The Luleå lab will use products from TylöHelo, but the scientific trial is conducted independently.
– The research results will be public. It is important for us to communicate the positive health effects and how good a sauna is for you, says Hanna-Louise Widberg, Brand & Marketing Manager at TylöHelo.
Existing research validates that regular sauna bathing can reduce the risk of suffering from heart disease. A Finnish study by Jari Laukkanen, professor and specialist in cardiology, shows that regularly having a sauna can decrease the risk of a heart attack by as much as 63 percent.

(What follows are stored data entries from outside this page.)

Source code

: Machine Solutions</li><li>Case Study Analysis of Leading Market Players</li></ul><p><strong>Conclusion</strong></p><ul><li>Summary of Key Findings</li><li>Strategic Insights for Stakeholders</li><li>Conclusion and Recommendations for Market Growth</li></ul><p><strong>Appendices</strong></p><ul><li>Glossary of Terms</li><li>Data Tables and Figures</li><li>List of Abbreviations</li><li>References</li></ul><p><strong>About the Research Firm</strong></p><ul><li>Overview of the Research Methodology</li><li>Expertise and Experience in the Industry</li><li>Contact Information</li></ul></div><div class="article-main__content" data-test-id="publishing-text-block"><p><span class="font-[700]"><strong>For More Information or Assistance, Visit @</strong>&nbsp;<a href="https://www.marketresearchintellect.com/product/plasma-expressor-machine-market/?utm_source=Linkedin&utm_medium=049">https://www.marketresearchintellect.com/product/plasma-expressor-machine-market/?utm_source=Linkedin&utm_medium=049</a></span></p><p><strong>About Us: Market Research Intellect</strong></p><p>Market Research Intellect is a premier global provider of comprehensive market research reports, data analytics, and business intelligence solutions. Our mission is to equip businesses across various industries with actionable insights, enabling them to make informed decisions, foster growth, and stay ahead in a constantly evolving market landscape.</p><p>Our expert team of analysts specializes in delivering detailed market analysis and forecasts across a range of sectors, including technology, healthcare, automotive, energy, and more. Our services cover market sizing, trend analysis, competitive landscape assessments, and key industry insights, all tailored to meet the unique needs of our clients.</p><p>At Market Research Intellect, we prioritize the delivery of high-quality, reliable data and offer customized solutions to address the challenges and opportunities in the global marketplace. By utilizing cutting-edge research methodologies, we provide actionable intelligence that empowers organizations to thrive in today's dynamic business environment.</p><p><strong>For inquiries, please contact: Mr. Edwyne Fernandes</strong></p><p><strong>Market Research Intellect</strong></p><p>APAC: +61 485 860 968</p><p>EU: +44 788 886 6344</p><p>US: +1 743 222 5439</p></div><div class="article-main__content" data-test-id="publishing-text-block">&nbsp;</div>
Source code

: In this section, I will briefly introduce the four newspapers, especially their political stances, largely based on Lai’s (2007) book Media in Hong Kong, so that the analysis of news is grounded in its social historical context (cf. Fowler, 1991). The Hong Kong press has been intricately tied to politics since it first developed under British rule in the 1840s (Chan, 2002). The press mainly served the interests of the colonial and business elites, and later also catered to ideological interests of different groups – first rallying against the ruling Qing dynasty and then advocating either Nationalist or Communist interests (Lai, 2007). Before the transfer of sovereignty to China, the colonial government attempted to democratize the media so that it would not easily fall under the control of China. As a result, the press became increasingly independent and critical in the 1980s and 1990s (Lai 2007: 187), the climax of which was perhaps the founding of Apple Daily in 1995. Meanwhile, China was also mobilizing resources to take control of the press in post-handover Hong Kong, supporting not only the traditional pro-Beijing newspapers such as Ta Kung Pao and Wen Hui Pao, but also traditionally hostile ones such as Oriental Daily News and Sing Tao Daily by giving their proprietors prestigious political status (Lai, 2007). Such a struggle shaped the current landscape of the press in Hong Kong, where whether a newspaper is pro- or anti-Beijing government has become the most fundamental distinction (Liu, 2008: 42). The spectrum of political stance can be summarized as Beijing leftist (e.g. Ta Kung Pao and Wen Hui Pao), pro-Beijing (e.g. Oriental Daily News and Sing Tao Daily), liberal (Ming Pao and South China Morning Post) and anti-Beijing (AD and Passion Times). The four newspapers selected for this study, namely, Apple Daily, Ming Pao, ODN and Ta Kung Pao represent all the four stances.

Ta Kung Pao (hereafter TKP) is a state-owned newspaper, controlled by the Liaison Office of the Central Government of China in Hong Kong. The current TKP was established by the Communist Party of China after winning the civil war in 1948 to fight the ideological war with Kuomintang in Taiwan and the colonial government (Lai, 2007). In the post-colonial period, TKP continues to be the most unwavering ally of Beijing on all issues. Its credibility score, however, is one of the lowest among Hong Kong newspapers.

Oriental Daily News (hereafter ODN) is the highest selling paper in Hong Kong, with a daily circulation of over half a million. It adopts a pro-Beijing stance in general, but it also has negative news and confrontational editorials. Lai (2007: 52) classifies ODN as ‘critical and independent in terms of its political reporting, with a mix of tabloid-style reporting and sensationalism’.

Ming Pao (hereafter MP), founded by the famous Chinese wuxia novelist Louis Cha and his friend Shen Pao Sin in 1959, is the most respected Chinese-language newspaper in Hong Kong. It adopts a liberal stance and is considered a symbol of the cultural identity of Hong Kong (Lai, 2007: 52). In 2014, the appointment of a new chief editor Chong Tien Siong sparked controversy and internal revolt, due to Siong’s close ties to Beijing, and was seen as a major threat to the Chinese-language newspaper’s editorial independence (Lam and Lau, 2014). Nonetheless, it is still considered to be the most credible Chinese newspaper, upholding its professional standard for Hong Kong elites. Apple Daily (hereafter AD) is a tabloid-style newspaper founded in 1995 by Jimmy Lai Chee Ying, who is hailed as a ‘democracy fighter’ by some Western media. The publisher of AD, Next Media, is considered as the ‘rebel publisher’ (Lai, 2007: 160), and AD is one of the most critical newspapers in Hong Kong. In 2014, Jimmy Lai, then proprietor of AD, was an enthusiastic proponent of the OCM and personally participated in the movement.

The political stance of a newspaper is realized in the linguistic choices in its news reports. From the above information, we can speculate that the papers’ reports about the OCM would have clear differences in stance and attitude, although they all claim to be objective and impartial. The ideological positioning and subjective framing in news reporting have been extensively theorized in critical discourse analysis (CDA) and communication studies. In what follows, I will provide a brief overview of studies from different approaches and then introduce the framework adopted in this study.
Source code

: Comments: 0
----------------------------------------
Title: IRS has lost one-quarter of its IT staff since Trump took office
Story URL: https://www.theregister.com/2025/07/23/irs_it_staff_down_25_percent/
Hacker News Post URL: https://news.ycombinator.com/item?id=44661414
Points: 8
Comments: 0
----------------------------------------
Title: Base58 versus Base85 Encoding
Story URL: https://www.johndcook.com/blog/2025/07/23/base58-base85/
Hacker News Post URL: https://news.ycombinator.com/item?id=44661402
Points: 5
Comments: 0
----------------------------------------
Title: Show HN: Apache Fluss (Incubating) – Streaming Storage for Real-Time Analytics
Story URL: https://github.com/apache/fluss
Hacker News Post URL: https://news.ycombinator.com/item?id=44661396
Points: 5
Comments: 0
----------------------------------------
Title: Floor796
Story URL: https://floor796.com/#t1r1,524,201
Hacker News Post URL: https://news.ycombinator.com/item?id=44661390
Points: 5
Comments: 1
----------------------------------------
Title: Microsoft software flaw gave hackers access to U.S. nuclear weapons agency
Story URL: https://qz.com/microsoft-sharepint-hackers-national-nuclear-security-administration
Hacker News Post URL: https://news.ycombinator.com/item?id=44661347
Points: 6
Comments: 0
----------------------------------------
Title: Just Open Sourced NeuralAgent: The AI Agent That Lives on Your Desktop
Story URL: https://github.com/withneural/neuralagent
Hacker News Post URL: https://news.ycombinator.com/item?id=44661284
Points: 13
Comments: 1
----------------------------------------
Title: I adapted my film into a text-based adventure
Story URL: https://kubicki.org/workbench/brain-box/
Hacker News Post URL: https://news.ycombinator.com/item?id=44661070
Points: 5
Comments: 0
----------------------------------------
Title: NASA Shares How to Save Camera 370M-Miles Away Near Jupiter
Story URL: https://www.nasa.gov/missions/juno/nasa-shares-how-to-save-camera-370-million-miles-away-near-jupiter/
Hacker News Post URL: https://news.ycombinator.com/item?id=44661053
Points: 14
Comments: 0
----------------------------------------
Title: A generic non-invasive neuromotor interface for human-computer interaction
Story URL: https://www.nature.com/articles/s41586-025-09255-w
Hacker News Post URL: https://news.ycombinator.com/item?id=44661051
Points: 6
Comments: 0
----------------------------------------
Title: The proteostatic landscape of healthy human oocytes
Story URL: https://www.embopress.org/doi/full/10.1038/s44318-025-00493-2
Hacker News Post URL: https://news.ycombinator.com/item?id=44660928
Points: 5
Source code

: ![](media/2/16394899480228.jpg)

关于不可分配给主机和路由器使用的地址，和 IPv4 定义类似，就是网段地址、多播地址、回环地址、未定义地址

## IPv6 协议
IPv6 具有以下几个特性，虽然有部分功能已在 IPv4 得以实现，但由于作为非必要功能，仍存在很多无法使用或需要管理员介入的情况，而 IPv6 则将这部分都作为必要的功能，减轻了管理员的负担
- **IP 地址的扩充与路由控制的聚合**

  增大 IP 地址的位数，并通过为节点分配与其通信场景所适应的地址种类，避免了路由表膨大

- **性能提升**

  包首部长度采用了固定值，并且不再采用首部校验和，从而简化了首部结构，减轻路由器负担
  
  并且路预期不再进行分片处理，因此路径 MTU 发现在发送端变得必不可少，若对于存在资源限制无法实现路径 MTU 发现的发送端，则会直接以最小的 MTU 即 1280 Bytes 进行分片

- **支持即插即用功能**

– The result is remarkable, yet not surprising. Sauna bathing is similar to a light workout. The heart gets to work, and at the same time you can relax for a while. In fact, the hormones of happiness increase in the same way as when you work out. Many people have stressful and sedentary jobs, but you cannot bring the mobile or the tablet into the sauna. Here, the noise is gone, and the calm prevails, says Hanna-Louise.
Other research shows that regularly having a sauna can diminish light depression, increase physical endurance and muscles, as well as enhance the metabolism. Also, the modern infrared sauna rooms, have positive effects on several kinds of chronic pain, for example arthritis, back problems and sore muscles.
– There are many reasons why professional athletes often have a sauna directly after training, says Hanna-Louise.
Her advice for having the best effect from sauna, is to sauna bathe three times a week at 70–80 degrees Celsius.
– Sit in the sauna for 20 minutes, cool down, drink some water and then sit for another 20 minutes. It’s not supposed to be a struggle, it should be relaxing.